**Quoted passage:**

_ _ _

New Zealand child actress and dancer (born 2010)

Amie Donald (born 28 January 2010) is a New Zealand child actress and dancer known for starring as the title character in the 2022 horror film M3GAN.

== Career ==
Donald is a dancer who has performed in international competitions. She represented New Zealand at the Dance World Cup in 2019, where she was the first competitor from her country to win medals: a silver and a bronze. She dances at Norris Dance Studios in Papakura. Kylie Norris, her long-term dance teacher and choreographer, developed the M3GAN dance scene with her while filming was done in Auckland.

Donald began her acting career by appearing as Maya Monkey in the Netflix TV series Sweet Tooth in 2021. She is represented by the Bubblegum Talent Agency.

In the 2022 film, M3GAN, Donald starred as the titular character alongside a cast with Allison Williams and fellow child star Violet McGraw. The trailer for M3GAN went viral due to significant coverage regarding Donald's dance moves and physicality as the killer doll in the film. Donald received movement coaching for the film from Jed Brophy and Luke Hawker. The character's voice in the film was provided by actress Jenna Davis. In the film, Donald "performed her own stunts and co-choreographed the killer dance sequence from the film that went viral on TikTok". Donald also surprised directors by figuring out how to do certain difficult movements on her own, such as a "cobra rise" from the ground without using her arms, and running through the woods on all fours. /Film wrote of Donald's acting that "it's that human performance that really takes the creation from mildly creepy to terrifying... much of M3GAN's physicality came directly from Donald". The Hollywood Reporter noted that Donald and co-star McGraw became close friends during the filming. Donald reprised the role for the 2025 sequel, M3GAN 2.0.

_ _ _

**Recorded data:**
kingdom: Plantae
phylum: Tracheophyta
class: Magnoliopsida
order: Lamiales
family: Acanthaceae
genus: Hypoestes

_ _ _

**Work request 1:** Decide whether each statement agrees with the text about Amie Donald, answering yes or no and quoting the deciding words: (a) Donald won a gold medal at the 2019 Dance World Cup. (b) Jenna Davis provided the voice of the M3GAN character. (c) Donald's first acting role was in M3GAN.
**Work request 2:** Retype the text about Amie Donald from "New Zealand child actress and dancer (born" up to and including "horror film M3GAN.".
The records come from a separate source unrelated to the text about Amie Donald.

**Answer space 1:**
(a) No: "she was the first competitor from her country to win medals: a silver and a bronze"
(b) Yes: "The character's voice in the film was provided by actress Jenna Davis"
(c) No: "Donald began her acting career by appearing as Maya Monkey in the Netflix TV series Sweet Tooth in 2021"

**Answer space 2:**
New Zealand child actress and dancer (born 2010)

Amie Donald (born 28 January 2010) is a New Zealand child actress and dancer known for starring as the title character in the 2022 horror film M3GAN.